§ **How to complete this task**:
Leaving the pictures aside, repeat every line below exactly.

§ **Input records**:

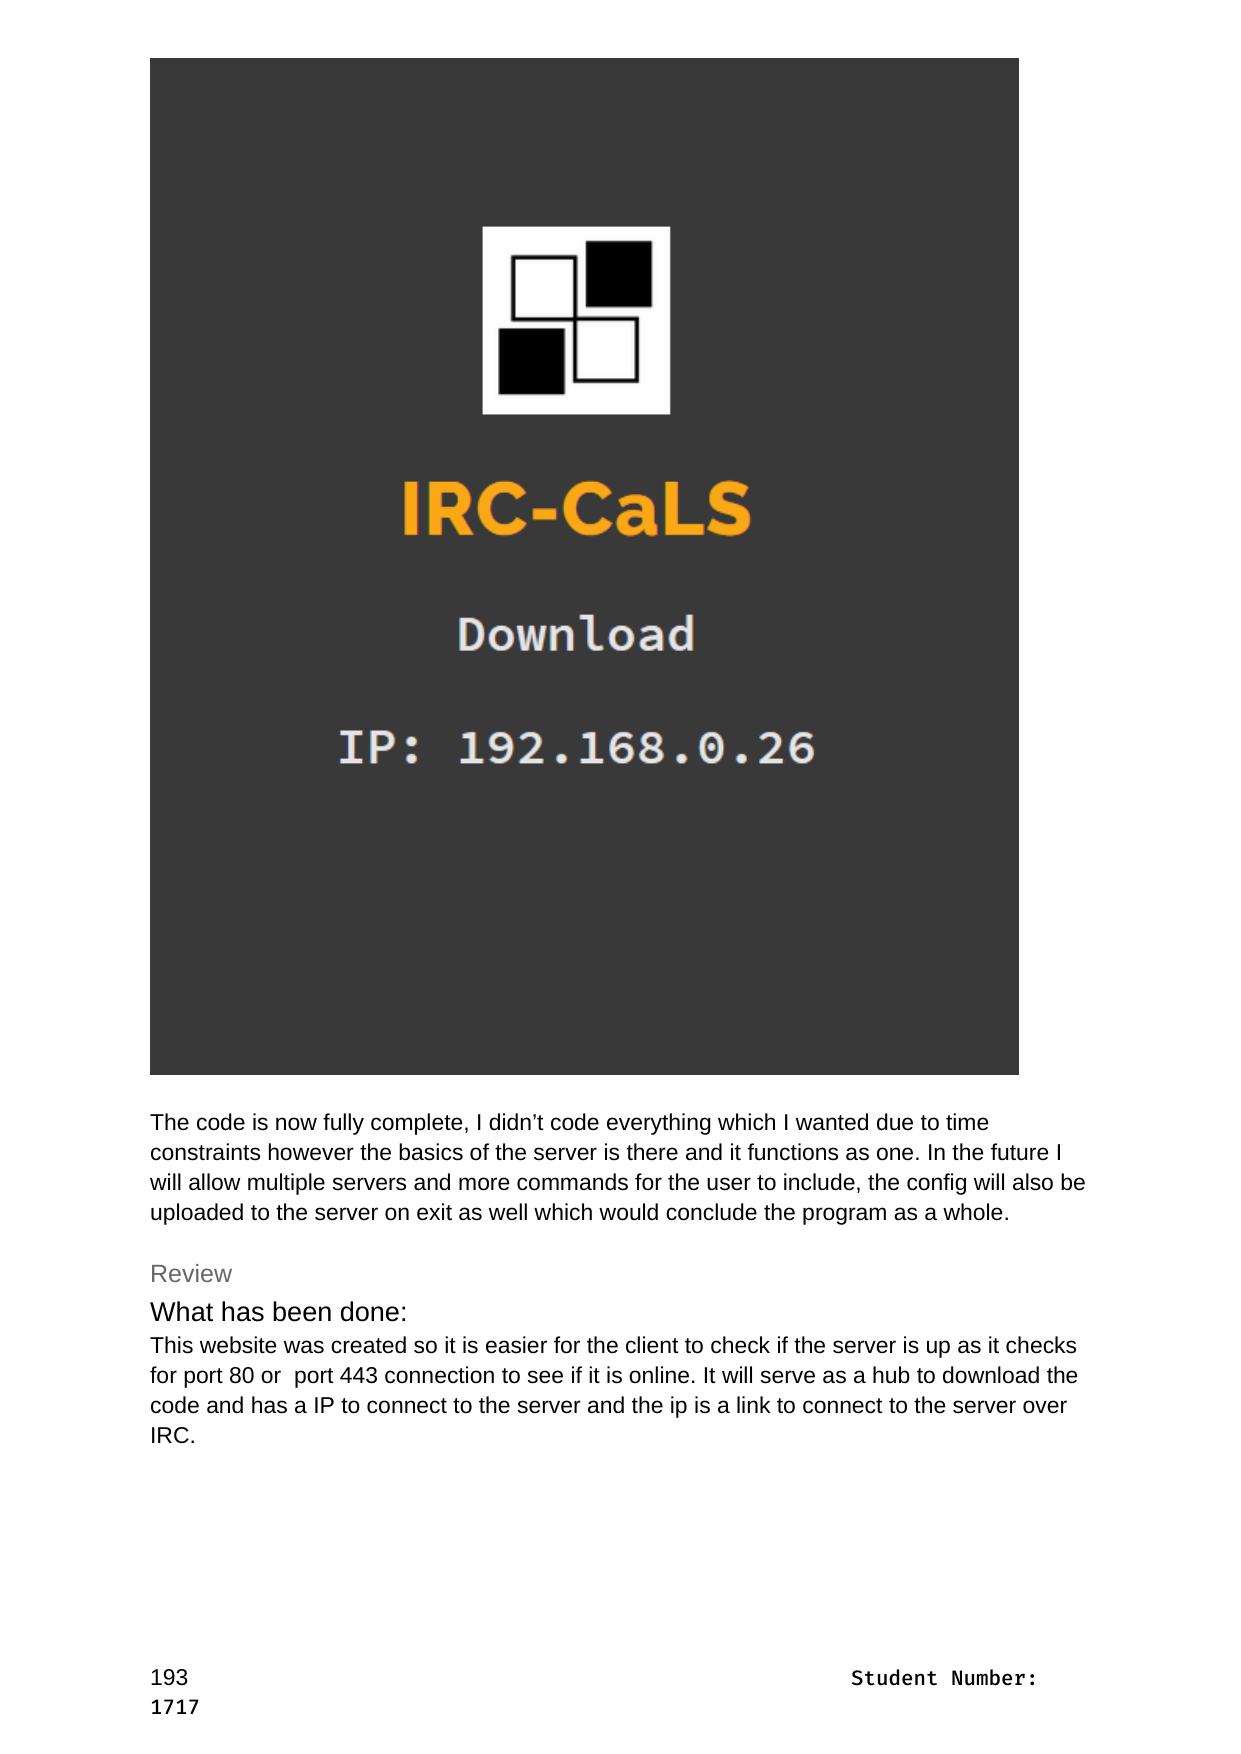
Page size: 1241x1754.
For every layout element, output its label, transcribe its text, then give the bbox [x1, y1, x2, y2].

text What has been done: [150, 1296, 1090, 1327]
picture [150, 58, 1019, 1075]
text The code is now fully complete, I didn’t code everything which I wanted due to time constraints however the basics of the server is there and it functions as one. In the future I will allow multiple servers and more commands for the user to include, the config will also be uploaded to the server on exit as well which would conclude the program as a whole. [150, 1109, 1090, 1226]
subtitle Review [150, 1259, 1090, 1287]
text This website was created so it is easier for the client to check if the server is up as it checks for port 80 or port 443 connection to see if it is online. It will serve as a hub to download the code and has a IP to connect to the server and the ip is a link to connect to the server over IRC. [150, 1332, 1090, 1449]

§ **Problem solution**:
Page size: 1241x1754.
For every layout element, output its label, transcribe its text, then give the bbox [x1, y1, x2, y2].

text What has been done: [150, 1296, 1090, 1327]
picture [150, 58, 1019, 1075]
text The code is now fully complete, I didn’t code everything which I wanted due to time constraints however the basics of the server is there and it functions as one. In the future I will allow multiple servers and more commands for the user to include, the config will also be uploaded to the server on exit as well which would conclude the program as a whole. [150, 1109, 1090, 1226]
subtitle Review [150, 1259, 1090, 1287]
text This website was created so it is easier for the client to check if the server is up as it checks for port 80 or port 443 connection to see if it is online. It will serve as a hub to download the code and has a IP to connect to the server and the ip is a link to connect to the server over IRC. [150, 1332, 1090, 1449]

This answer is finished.